Ces maisons survivent aujourd’hui grâce à un magnifique réseau de librairies indépendantes qui défendent ardemment la poésie contemporaine, ainsi qu’aux festivals littéraires.
L’éditrice est tout de même confiante quant à l’évolution de la poésie contemporaine dans le paysage littéraire.
Un frémissement se fait entendre depuis la crise Covid et l’essor de nombreux poètes sur les réseaux sociaux. La poésie diversifie ses supports et retrouve de l’oralité (poésie orale sur Tiktok, scènes ouvertes, slam…). Elle est une langue bien vivante et organique. Et elle devient tendance !
Le Covid a marqué un grand tournant.
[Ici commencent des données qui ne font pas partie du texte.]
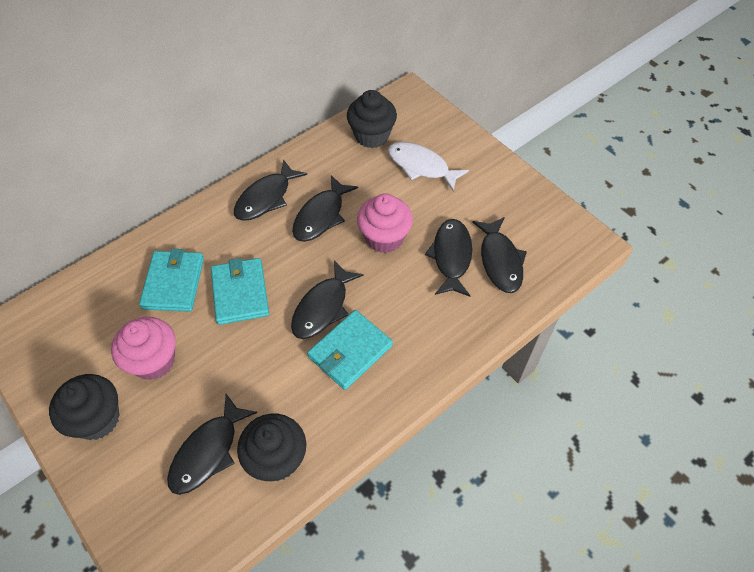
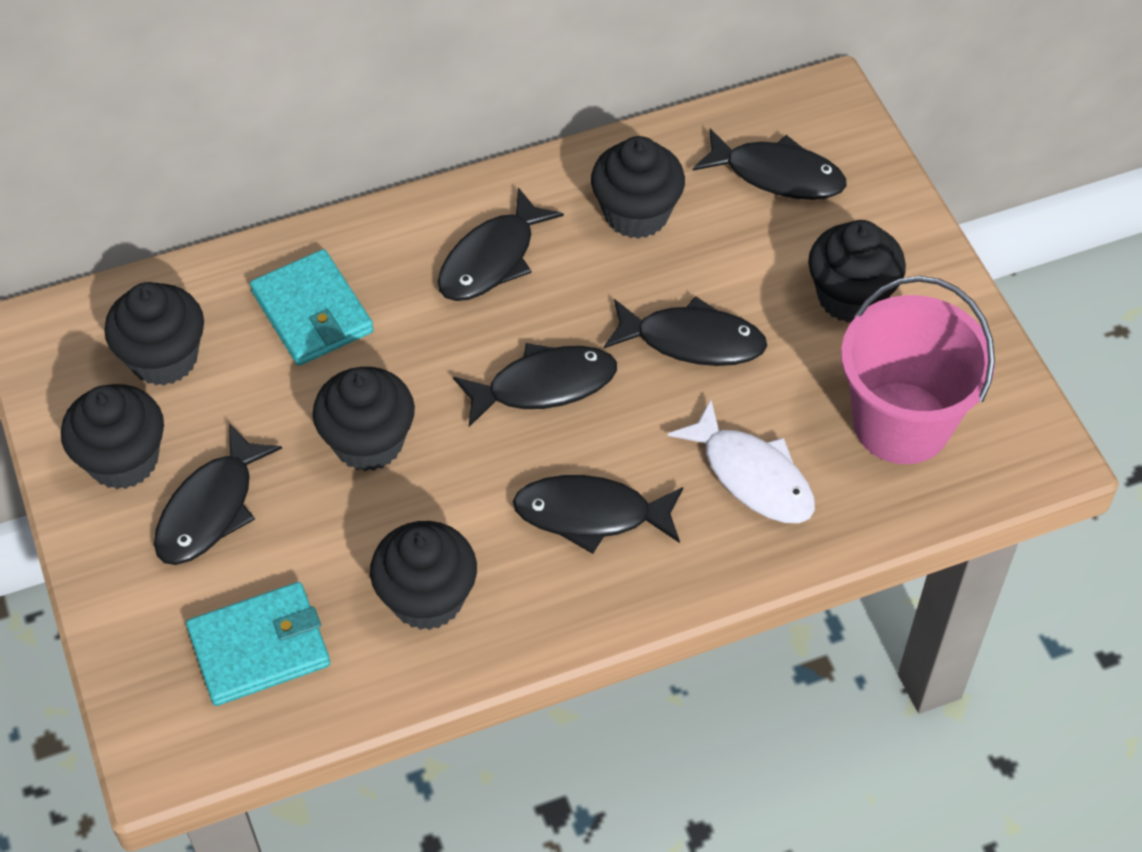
black cupcake: [49,374,120,440] [237,413,306,481] [347,90,397,148] = 3 -> [61,384,164,489] [104,282,204,386] [313,367,415,471] [370,521,477,630] [591,136,685,239] [808,220,906,323] = 6
pink bucket: none = 0 -> [841,276,995,464] = 1
pink cupcake: [111,317,176,380] [357,193,413,253] = 2 -> none = 0
turquoise wallet: [139,249,204,312] [211,258,269,325] [307,310,393,390] = 3 -> [186,582,330,706] [250,249,374,366] = 2

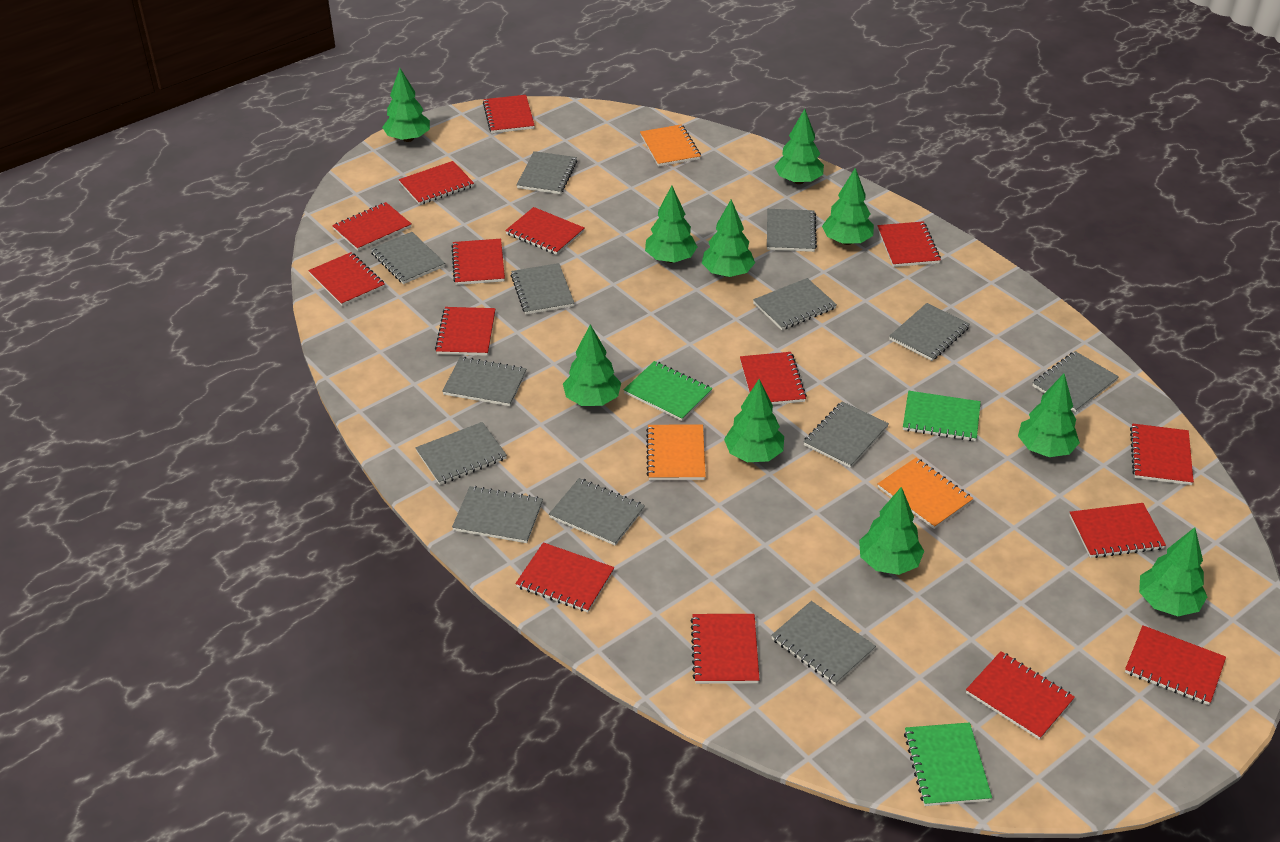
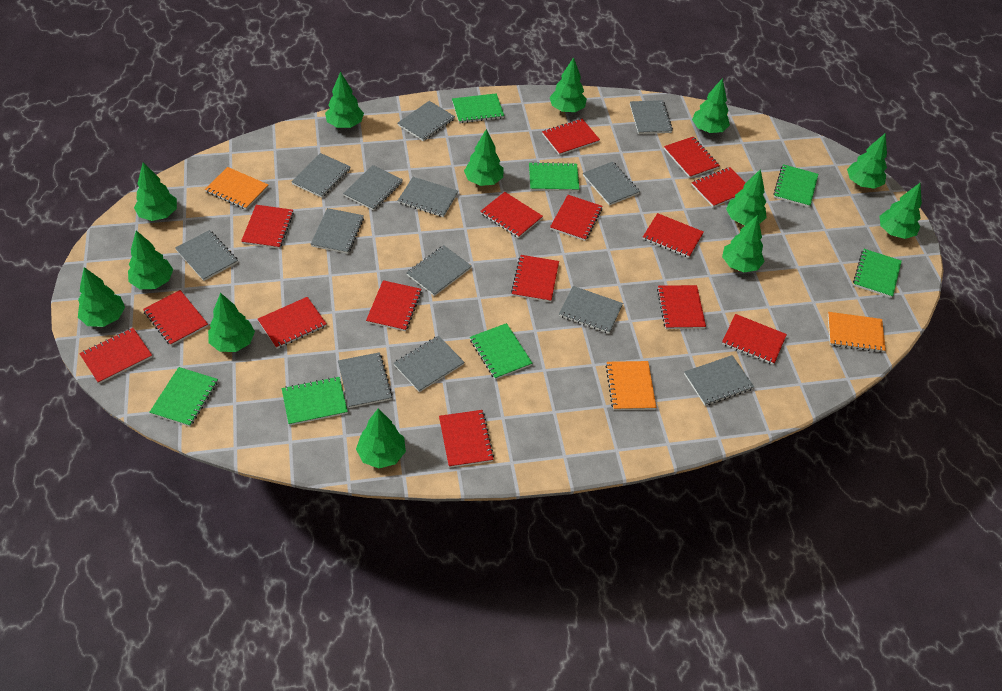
green notebook: [624,361,713,421] [903,391,981,441] [904,722,992,806] = 3 -> [149,367,218,427] [282,376,348,426] [452,93,504,123] [470,323,532,379] [529,162,580,191] [773,164,818,207] [853,249,902,298] = 7
green tree: [382,68,430,142] [563,324,621,406] [645,186,697,263] [702,199,755,277] [724,379,784,462] [774,109,824,184] [822,168,874,245] [859,487,924,575] [1018,374,1080,457] [1139,527,1207,616] = 10 -> [78,267,125,327] [128,231,173,289] [134,162,177,221] [208,293,255,352] [325,72,364,128] [356,408,406,468] [464,129,503,186] [550,57,587,112] [692,78,730,133] [722,215,765,272] [726,169,767,225] [847,133,887,189] [879,183,922,239] = 13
L’enfermement, le besoin de s’exprimer depuis nos bunkers respectifs et la scène que représentaient les réseaux sociaux ont largement contribué à l’émergence d’une poésie moderne.
Hélène Lécot me confie avoir découvert deux de ses auteurs sur Instagram :
Tristan Vodak (Mise à jour) et Pierre de Cordova (Le jour de l’oraison).
Je repars de ce bunker poétique avec l’agréable sensation d’avoir rencontré une éditrice qui casse les codes et qui est fermement décidée à pousser les murs quitte à s’en prendre quelques-uns s’il le faut.
*Notamment La semaine perpétuelle et Le livre du large et du long (Goncourt de la poésie 2023) parus aux Éditions du sous-sol.
Hélène Lécot
Hélène Lécot est la fondatrice des Éditions du Bunker, une maison dédiée à la poésie contemporaine créée en 2023. Passionnée par la puissance des textes poétiques, et l’impact qu’ils peuvent créer, elle se consacre à faire émerger des voix singulières et nouvelles.
Les Éditions du Bunker se distinguent par une approche indépendante et engagée, défendant une poésie vivante, capable de résonner avec les enjeux du monde actuel.
C’est aussi une maison qui se veut inclusive en défendant le droit d’accès à la poésie pour tous, notamment pour les personnes malvoyantes.
Le premier ouvrage de la maison, États de mes lieux de Laurence Ermacova, est disponible en braille papier sur demande.
Les auteurs publiés par les Éditions du Bunker se distinguent par leur engagement à explorer des thématiques contemporaines et leur capacité à renouveler la poésie par des formes audacieuses libres de carcans normatifs.
Laurence Ermacova par exemple, mélange dans les poèmes de son recueil États de mes lieux, le français et l’allemand et nous propose ainsi une déambulation au cœur de ces deux langues dans ce qu’elles ont de plus juste, même si l’on n’est pas germanophone.
Tristan Vodak dans Mise à jour, explore quant à lui dans une œuvre cathartique et sombre, une thématique encore peu explorée qui est celle des réseaux sociaux, de l’anonymat et de la dissociation de soi.
Pour découvrir tous les auteurs des Éditions du bunker, rendez-vous au salon Créatine à Paris le dimanche 24 novembre ou encore sur le marché de la poésie de Lille les 6,7 et 8 décembre prochains.